== Segment start ==

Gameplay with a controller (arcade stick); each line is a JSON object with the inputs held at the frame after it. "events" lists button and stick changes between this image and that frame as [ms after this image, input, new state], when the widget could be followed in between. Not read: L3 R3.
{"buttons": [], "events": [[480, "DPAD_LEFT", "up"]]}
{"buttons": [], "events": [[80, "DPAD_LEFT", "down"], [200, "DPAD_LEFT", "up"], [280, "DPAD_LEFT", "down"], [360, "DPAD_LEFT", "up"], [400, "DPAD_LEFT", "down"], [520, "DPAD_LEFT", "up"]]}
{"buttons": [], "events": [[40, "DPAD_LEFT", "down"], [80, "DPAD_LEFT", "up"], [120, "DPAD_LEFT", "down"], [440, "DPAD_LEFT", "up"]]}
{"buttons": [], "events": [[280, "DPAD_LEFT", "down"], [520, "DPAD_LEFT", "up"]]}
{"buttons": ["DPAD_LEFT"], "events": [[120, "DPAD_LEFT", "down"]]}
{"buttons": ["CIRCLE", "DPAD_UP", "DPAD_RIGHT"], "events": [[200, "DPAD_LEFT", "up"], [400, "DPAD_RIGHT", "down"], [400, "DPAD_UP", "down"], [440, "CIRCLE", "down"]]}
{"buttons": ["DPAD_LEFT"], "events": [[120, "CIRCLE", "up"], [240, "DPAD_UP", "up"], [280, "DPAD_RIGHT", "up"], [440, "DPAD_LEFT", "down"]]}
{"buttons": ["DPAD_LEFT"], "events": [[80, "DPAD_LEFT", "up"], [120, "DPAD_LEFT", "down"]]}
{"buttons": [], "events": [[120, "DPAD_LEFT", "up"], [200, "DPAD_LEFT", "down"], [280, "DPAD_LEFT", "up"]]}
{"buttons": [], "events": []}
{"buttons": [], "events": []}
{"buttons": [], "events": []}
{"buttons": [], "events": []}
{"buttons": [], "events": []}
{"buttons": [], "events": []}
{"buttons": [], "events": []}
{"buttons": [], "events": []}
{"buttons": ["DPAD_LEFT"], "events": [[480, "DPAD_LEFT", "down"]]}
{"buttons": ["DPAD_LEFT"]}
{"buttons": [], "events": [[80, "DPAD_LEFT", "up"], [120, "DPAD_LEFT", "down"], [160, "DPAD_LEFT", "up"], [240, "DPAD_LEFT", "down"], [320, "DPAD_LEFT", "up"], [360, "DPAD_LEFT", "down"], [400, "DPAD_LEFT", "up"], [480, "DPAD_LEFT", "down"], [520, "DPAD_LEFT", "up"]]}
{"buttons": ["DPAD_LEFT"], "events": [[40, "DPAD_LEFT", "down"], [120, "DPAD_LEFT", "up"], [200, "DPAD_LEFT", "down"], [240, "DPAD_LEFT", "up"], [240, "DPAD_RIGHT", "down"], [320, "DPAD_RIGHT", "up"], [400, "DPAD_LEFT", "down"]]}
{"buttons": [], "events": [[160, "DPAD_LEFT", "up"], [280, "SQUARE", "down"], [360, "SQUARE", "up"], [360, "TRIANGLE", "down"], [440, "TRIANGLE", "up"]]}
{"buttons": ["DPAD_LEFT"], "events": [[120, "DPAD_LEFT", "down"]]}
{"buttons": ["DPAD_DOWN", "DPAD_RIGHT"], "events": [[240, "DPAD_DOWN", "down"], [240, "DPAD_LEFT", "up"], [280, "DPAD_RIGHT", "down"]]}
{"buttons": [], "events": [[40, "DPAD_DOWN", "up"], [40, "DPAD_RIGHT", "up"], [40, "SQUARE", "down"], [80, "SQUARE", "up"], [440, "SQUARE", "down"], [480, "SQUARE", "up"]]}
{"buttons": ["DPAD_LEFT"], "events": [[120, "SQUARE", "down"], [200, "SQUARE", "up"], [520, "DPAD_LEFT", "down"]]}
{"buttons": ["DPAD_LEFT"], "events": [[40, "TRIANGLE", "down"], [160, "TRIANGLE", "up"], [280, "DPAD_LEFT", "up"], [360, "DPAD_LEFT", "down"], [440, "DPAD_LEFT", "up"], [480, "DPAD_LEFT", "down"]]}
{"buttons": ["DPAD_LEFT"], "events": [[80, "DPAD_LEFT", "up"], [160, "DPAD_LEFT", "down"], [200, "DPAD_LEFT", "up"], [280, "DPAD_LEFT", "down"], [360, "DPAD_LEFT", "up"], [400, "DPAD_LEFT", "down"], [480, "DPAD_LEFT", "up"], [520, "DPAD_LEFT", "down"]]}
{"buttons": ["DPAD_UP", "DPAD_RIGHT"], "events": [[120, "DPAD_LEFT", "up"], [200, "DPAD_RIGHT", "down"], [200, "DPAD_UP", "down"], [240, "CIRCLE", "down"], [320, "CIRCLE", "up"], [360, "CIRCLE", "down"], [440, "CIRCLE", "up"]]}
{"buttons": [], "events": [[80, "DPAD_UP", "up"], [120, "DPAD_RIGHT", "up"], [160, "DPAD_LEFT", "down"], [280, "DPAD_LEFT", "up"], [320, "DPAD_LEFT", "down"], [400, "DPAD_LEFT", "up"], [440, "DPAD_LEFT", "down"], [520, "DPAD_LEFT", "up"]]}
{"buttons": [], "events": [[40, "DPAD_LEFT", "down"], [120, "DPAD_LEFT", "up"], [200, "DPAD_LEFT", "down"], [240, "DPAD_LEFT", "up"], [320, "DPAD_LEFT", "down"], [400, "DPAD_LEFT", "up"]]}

== Segment end ==

#### [Work request]
All entries are to be printed once more, exactly as given.

#### [Written answer]
Gameplay with a controller (arcade stick); each line is a JSON object with the inputs held at the frame after it. "events" lists button and stick changes between this image and that frame as [ms after this image, input, new state], when the widget could be followed in between. Not read: L3 R3.
{"buttons": [], "events": [[480, "DPAD_LEFT", "up"]]}
{"buttons": [], "events": [[80, "DPAD_LEFT", "down"], [200, "DPAD_LEFT", "up"], [280, "DPAD_LEFT", "down"], [360, "DPAD_LEFT", "up"], [400, "DPAD_LEFT", "down"], [520, "DPAD_LEFT", "up"]]}
{"buttons": [], "events": [[40, "DPAD_LEFT", "down"], [80, "DPAD_LEFT", "up"], [120, "DPAD_LEFT", "down"], [440, "DPAD_LEFT", "up"]]}
{"buttons": [], "events": [[280, "DPAD_LEFT", "down"], [520, "DPAD_LEFT", "up"]]}
{"buttons": ["DPAD_LEFT"], "events": [[120, "DPAD_LEFT", "down"]]}
{"buttons": ["CIRCLE", "DPAD_UP", "DPAD_RIGHT"], "events": [[200, "DPAD_LEFT", "up"], [400, "DPAD_RIGHT", "down"], [400, "DPAD_UP", "down"], [440, "CIRCLE", "down"]]}
{"buttons": ["DPAD_LEFT"], "events": [[120, "CIRCLE", "up"], [240, "DPAD_UP", "up"], [280, "DPAD_RIGHT", "up"], [440, "DPAD_LEFT", "down"]]}
{"buttons": ["DPAD_LEFT"], "events": [[80, "DPAD_LEFT", "up"], [120, "DPAD_LEFT", "down"]]}
{"buttons": [], "events": [[120, "DPAD_LEFT", "up"], [200, "DPAD_LEFT", "down"], [280, "DPAD_LEFT", "up"]]}
{"buttons": [], "events": []}
{"buttons": [], "events": []}
{"buttons": [], "events": []}
{"buttons": [], "events": []}
{"buttons": [], "events": []}
{"buttons": [], "events": []}
{"buttons": [], "events": []}
{"buttons": [], "events": []}
{"buttons": ["DPAD_LEFT"], "events": [[480, "DPAD_LEFT", "down"]]}
{"buttons": ["DPAD_LEFT"]}
{"buttons": [], "events": [[80, "DPAD_LEFT", "up"], [120, "DPAD_LEFT", "down"], [160, "DPAD_LEFT", "up"], [240, "DPAD_LEFT", "down"], [320, "DPAD_LEFT", "up"], [360, "DPAD_LEFT", "down"], [400, "DPAD_LEFT", "up"], [480, "DPAD_LEFT", "down"], [520, "DPAD_LEFT", "up"]]}
{"buttons": ["DPAD_LEFT"], "events": [[40, "DPAD_LEFT", "down"], [120, "DPAD_LEFT", "up"], [200, "DPAD_LEFT", "down"], [240, "DPAD_LEFT", "up"], [240, "DPAD_RIGHT", "down"], [320, "DPAD_RIGHT", "up"], [400, "DPAD_LEFT", "down"]]}
{"buttons": [], "events": [[160, "DPAD_LEFT", "up"], [280, "SQUARE", "down"], [360, "SQUARE", "up"], [360, "TRIANGLE", "down"], [440, "TRIANGLE", "up"]]}
{"buttons": ["DPAD_LEFT"], "events": [[120, "DPAD_LEFT", "down"]]}
{"buttons": ["DPAD_DOWN", "DPAD_RIGHT"], "events": [[240, "DPAD_DOWN", "down"], [240, "DPAD_LEFT", "up"], [280, "DPAD_RIGHT", "down"]]}
{"buttons": [], "events": [[40, "DPAD_DOWN", "up"], [40, "DPAD_RIGHT", "up"], [40, "SQUARE", "down"], [80, "SQUARE", "up"], [440, "SQUARE", "down"], [480, "SQUARE", "up"]]}
{"buttons": ["DPAD_LEFT"], "events": [[120, "SQUARE", "down"], [200, "SQUARE", "up"], [520, "DPAD_LEFT", "down"]]}
{"buttons": ["DPAD_LEFT"], "events": [[40, "TRIANGLE", "down"], [160, "TRIANGLE", "up"], [280, "DPAD_LEFT", "up"], [360, "DPAD_LEFT", "down"], [440, "DPAD_LEFT", "up"], [480, "DPAD_LEFT", "down"]]}
{"buttons": ["DPAD_LEFT"], "events": [[80, "DPAD_LEFT", "up"], [160, "DPAD_LEFT", "down"], [200, "DPAD_LEFT", "up"], [280, "DPAD_LEFT", "down"], [360, "DPAD_LEFT", "up"], [400, "DPAD_LEFT", "down"], [480, "DPAD_LEFT", "up"], [520, "DPAD_LEFT", "down"]]}
{"buttons": ["DPAD_UP", "DPAD_RIGHT"], "events": [[120, "DPAD_LEFT", "up"], [200, "DPAD_RIGHT", "down"], [200, "DPAD_UP", "down"], [240, "CIRCLE", "down"], [320, "CIRCLE", "up"], [360, "CIRCLE", "down"], [440, "CIRCLE", "up"]]}
{"buttons": [], "events": [[80, "DPAD_UP", "up"], [120, "DPAD_RIGHT", "up"], [160, "DPAD_LEFT", "down"], [280, "DPAD_LEFT", "up"], [320, "DPAD_LEFT", "down"], [400, "DPAD_LEFT", "up"], [440, "DPAD_LEFT", "down"], [520, "DPAD_LEFT", "up"]]}
{"buttons": [], "events": [[40, "DPAD_LEFT", "down"], [120, "DPAD_LEFT", "up"], [200, "DPAD_LEFT", "down"], [240, "DPAD_LEFT", "up"], [320, "DPAD_LEFT", "down"], [400, "DPAD_LEFT", "up"]]}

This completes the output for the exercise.